I went to school the next day I avoided Emily and Mimi as I quietly stand there. I wished that every second I stand here could last longer, I was afraid for when Emily would just blurt out the secret I tried so hard to hide.

They joked and laughed but for some reason, I couldn't laugh with them because I'm different. June smiled at me as he laughs with the others, he's always smiling happily and so I sway from hate to love for this world. Again today the world is cruel to me and again I cry, but when I see his face I don't know what to feel anymore. Even if Emily said cruel things yesterday I thought I could smile when I saw your face but I was wrong, I can't even look at your face.

I'm sure you don't know, that today I couldn't sleep again. In this trashy world I hate it but if you could smile through all of this then the days seem a little special too. Again we make someone cry because we can't be kind, I'm sure that in the future I'll cry every day too.

My mind was on all of the negative thoughts I had that I didn't notice that I had fainted. I awoke in the nurse room, "Where...?" I managed to say.

"You fainted due to fatigue, did you not get enough sleep?" Jack said as he put his cold palm on my forehead, it feels good.

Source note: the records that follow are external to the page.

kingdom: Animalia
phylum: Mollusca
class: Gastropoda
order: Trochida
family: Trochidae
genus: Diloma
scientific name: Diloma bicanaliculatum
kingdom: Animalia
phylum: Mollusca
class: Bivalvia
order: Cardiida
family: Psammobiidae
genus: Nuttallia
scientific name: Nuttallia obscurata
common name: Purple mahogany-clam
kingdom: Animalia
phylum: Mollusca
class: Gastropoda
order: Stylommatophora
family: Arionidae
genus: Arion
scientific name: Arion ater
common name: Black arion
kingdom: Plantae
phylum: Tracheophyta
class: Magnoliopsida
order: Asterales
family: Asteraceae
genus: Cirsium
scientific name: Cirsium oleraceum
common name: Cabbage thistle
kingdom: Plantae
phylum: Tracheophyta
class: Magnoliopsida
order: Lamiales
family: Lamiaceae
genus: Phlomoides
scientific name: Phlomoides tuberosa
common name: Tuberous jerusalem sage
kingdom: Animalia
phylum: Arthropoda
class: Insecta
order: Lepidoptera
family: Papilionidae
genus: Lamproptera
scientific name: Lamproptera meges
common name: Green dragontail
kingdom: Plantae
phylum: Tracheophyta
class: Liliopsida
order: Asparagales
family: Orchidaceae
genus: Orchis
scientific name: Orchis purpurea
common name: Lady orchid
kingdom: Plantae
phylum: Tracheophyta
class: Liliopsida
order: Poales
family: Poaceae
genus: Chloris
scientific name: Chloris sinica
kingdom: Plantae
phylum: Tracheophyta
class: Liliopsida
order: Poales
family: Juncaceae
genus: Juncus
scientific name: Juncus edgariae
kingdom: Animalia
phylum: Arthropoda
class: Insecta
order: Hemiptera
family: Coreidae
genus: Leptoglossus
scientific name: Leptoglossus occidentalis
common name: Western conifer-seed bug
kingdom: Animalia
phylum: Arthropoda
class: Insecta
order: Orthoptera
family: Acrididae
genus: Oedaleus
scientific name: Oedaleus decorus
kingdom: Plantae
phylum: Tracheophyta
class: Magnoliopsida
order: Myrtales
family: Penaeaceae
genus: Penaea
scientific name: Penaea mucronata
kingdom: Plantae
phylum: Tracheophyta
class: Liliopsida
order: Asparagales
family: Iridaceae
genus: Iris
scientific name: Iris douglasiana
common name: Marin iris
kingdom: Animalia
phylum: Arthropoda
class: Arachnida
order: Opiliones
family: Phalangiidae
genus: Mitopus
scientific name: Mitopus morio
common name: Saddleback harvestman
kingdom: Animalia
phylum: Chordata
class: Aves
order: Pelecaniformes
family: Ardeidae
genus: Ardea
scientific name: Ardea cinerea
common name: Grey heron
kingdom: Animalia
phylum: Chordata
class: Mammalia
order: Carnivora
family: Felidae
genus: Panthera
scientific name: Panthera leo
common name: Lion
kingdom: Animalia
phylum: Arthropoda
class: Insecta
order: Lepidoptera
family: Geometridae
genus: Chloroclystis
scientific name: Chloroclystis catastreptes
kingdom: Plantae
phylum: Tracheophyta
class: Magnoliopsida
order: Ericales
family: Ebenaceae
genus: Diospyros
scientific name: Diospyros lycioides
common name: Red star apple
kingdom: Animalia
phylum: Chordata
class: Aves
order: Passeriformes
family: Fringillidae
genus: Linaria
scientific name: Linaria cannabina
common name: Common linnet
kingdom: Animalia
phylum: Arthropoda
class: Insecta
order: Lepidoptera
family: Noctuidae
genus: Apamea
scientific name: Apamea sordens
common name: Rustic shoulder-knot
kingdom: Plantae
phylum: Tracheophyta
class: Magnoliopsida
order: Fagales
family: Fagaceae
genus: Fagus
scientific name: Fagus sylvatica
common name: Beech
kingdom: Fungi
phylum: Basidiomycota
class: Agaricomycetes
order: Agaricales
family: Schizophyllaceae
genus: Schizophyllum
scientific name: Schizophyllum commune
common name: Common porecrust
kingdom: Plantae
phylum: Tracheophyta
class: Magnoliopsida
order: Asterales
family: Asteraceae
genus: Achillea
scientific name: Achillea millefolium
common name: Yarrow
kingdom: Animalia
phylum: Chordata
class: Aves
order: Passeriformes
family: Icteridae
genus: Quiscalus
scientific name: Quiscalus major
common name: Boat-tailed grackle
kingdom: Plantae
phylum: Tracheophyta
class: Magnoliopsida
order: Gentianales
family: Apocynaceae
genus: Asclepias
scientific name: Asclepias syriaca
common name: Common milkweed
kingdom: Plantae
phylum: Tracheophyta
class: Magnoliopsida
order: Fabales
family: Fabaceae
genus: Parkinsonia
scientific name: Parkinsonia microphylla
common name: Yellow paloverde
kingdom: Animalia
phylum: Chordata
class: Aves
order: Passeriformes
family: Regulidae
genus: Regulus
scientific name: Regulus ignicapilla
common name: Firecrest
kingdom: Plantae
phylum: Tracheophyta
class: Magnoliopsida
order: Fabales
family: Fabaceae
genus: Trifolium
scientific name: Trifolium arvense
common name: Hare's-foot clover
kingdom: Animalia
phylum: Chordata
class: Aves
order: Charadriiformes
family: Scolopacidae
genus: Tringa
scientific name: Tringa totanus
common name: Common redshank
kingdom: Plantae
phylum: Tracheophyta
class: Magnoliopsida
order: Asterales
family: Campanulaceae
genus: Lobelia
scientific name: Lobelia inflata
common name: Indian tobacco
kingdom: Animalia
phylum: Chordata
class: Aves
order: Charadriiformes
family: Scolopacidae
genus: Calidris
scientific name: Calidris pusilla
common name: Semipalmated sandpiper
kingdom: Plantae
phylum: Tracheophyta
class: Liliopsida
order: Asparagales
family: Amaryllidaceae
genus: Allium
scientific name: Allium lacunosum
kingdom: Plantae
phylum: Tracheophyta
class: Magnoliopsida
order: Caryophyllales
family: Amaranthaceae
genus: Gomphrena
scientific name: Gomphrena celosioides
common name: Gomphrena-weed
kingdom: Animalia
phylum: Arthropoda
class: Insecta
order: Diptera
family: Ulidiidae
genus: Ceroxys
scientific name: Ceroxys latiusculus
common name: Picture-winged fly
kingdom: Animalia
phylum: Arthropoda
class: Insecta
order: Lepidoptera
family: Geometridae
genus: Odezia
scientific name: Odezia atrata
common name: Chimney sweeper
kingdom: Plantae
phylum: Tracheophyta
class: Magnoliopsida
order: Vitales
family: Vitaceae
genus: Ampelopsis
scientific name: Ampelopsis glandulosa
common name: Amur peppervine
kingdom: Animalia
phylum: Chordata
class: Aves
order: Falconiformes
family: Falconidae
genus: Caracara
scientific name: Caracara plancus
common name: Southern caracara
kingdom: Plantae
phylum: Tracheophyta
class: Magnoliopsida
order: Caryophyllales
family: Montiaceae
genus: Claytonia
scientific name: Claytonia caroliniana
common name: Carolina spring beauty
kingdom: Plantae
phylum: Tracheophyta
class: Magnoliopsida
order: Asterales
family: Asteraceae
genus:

"Did something happen?" he asked, my body twitched and I shut my eyes closed tight, "It's okay, you're not obligated to tell me anything, but can I ask you something?"

I gulped and nodded, "Do you like boys?" he asked bluntly. It was so straightforward that I laughed, I laughed and laughed as tears stream down my face. He patted me not saying anything.

Once I calmed down I answered him, "...I-I do," I said hoarsely, I trembled and held back my tears again.

He patted me some more, I got angry because he wasn't saying anything, "Aren't you disgusted?" I burst.

"No...? Well, I'm pretty open minded but nothing can change the fact that you are Leon, right?" he smiled and I cried again, and again he patted me, "If you don't have any place to be yourself I will be your safe place, so be whoever you want to be with me," he said gently, I nodded. Unlike his sister, Emily, he was kind.

The secret I tried so hard to protect has been exposed.